Source excerpt>
For these I decided to go with a 1977 Topps card design because it afforded so much needed space for the text. Baseball cards have their own little fashion of laying things out on their cardboard backs. Short spurts of info, directly to the point, keeping it compact yet still successfully painting a picture of the action. There is an art to card back text. A style. I can't say I have it completely down. 

Truth is I feel there could be more info included. Like, exactly why did Casey pinch hit for Frank Thomas in that situation? Frank had struck out twice in the game but he also had a single. He led the team in long balls with 15 on the day of that game. Was Stengel's move just one of those "gut" things? A better match-up pitching wise? Maybe someone out there knows. I'd like to add those details but as you can see things are already a bit cramped.

Real 1977 Topps card back.
All us students of baseball cards know that there is a certain "card back lingo", and deciphering that as you go along, translating the action into these small baseball cliches really is an enjoyable exercise in baseball card nostalgia.

So do they make the cut?
Did I misspell anything? I took some liberties because, for instance, I didn't know where the HR landed. So a little imaginative dramatic license has it zipping down the left field line into the short porch. Is that accurate? I dunno but it sounds good. But maybe someone out there does.

The beauty of this project is that I can run this by viewing Mets fans and baseball card aficionados and you can give me input and these things can evolve as they go along. A living, breathing, Mets baseball card set brought to life by baseball card fans. And that's what I'd like my Mets Fantasy Cards to be all about. :)

[Saved data entries]
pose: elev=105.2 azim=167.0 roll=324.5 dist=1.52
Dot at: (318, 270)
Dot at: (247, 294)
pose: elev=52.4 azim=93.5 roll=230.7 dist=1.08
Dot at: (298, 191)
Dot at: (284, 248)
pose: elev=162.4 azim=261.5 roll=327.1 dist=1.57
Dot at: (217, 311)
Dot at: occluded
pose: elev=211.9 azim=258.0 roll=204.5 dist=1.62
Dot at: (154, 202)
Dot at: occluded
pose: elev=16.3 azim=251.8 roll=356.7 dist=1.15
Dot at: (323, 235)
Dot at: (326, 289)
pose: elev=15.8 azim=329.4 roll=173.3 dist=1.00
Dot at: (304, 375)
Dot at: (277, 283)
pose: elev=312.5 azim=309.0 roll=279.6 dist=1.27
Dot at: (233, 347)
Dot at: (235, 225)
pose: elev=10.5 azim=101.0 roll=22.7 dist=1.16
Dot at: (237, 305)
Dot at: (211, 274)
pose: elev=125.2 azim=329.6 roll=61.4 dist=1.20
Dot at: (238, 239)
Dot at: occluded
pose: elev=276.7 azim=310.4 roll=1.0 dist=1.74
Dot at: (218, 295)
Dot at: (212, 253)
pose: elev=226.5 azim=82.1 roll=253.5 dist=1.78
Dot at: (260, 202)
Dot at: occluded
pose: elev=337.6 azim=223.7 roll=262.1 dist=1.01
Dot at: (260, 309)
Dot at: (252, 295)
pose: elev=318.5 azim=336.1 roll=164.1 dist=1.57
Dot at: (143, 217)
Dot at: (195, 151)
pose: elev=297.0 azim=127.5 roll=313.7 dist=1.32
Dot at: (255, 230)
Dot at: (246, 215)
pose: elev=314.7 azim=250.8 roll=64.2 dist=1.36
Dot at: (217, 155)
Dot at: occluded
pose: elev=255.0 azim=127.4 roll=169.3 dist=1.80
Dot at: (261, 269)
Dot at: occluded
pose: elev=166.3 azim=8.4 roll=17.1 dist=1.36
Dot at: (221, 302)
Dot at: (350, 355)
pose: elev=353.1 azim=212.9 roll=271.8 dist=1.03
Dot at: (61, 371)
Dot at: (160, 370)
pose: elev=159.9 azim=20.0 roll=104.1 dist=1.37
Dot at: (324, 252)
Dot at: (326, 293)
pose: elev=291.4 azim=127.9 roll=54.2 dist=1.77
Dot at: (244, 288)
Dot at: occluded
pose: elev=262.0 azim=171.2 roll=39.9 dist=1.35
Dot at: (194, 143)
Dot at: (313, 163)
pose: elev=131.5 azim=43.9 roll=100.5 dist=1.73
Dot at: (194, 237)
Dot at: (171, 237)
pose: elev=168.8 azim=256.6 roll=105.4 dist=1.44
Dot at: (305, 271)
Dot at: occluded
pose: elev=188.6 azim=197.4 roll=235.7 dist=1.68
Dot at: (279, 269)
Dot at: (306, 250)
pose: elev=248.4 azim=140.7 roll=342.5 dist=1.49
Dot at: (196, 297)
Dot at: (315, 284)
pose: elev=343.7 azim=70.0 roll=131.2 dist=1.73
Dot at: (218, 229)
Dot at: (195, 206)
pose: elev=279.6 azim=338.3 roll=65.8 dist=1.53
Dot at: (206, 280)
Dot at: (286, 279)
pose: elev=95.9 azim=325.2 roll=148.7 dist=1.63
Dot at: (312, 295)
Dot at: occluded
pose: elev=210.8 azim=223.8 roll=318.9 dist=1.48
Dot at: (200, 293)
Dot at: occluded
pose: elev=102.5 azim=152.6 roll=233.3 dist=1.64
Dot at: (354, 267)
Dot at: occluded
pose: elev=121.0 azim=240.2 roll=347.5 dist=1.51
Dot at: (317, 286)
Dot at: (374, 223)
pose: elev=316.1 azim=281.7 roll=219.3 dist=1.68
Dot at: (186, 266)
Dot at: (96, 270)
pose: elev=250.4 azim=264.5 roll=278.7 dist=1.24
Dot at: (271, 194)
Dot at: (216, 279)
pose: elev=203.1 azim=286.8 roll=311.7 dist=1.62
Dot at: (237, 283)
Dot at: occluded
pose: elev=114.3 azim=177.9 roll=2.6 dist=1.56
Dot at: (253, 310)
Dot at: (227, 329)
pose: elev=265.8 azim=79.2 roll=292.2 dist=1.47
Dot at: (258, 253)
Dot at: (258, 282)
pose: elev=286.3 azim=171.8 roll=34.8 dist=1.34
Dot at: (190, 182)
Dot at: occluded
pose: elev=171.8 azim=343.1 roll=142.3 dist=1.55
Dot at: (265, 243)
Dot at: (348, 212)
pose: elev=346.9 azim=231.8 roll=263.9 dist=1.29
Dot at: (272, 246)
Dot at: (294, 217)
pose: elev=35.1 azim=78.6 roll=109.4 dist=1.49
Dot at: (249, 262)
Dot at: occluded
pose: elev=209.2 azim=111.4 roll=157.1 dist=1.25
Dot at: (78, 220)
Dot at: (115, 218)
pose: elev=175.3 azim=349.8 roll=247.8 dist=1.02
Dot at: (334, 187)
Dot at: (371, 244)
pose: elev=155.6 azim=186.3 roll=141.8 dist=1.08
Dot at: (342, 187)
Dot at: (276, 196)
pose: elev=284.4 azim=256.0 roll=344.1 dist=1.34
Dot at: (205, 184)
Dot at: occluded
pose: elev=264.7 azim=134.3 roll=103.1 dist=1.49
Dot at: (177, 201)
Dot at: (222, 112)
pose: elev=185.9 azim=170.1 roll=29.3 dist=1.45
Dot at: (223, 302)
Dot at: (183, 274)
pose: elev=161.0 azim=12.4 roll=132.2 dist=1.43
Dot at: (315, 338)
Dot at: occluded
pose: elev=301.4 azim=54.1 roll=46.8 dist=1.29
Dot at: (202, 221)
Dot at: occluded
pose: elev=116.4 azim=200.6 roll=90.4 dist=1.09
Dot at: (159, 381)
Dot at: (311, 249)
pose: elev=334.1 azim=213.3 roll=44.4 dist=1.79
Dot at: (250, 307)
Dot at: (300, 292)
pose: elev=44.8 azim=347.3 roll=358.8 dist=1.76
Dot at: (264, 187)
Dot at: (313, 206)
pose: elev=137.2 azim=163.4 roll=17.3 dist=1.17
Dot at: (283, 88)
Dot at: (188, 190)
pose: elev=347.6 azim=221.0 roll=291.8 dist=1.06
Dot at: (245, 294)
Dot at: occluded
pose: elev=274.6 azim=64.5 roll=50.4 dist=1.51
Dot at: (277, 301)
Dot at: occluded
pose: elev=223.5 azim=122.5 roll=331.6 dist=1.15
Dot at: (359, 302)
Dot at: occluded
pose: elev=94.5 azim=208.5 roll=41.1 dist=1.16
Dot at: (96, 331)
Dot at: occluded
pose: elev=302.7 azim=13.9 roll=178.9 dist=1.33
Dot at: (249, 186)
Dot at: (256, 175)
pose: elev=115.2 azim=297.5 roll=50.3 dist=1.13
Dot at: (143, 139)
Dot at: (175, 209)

Work required> Proceed with the excerpt about designing Mets fantasy baseball cards, picking up right after its final sentence.

Response to this task>
If you read the card backs you'll see it was such a typical example of a 1962 Mets game, one where we finally stepped on a front running team (for a change as opposed to being stepped on) and displayed some exciting albeit wacky baseball (Casey, what's with all those bunts?!). If you read the game memories for this contest at the UMDB you will see that this game actually converted some Yankees fans to Mets fans, and that momentum and fan growth inexplicably continued as the team reeled off 120 loses in their freshman year. 

That tells you all you need to know about the New York Metropolitans. People in The Big Apple were so happy to have National League baseball back that it didn't really matter what the team did, as long as they played, and as long as we could root for them against those N.L. teams N.Y. fans were so familiar with from the days the Giants and Dodgers once played here. And the early Mets were so bad it was funny. Yet fans still filled the Polo Grounds and rooted for the team to turn the formidable tide they seemed to have against them. The Mets were the ultimate baseball underdogs from 1962 to around 1967/68, when Tom Seaver came aboard and Gil Hodges returned to manage the team. 

For Mets fans who took the compete ride from 1962 to 1969, I envy you (my first Mets game was in 1967 or 68). That must have been some kind of build up and payoff to experience.

I know there are some fans out there still with us who experienced this rise. Feel free to write of it in the comments section and don't be surprised if I make a card from your shared memories.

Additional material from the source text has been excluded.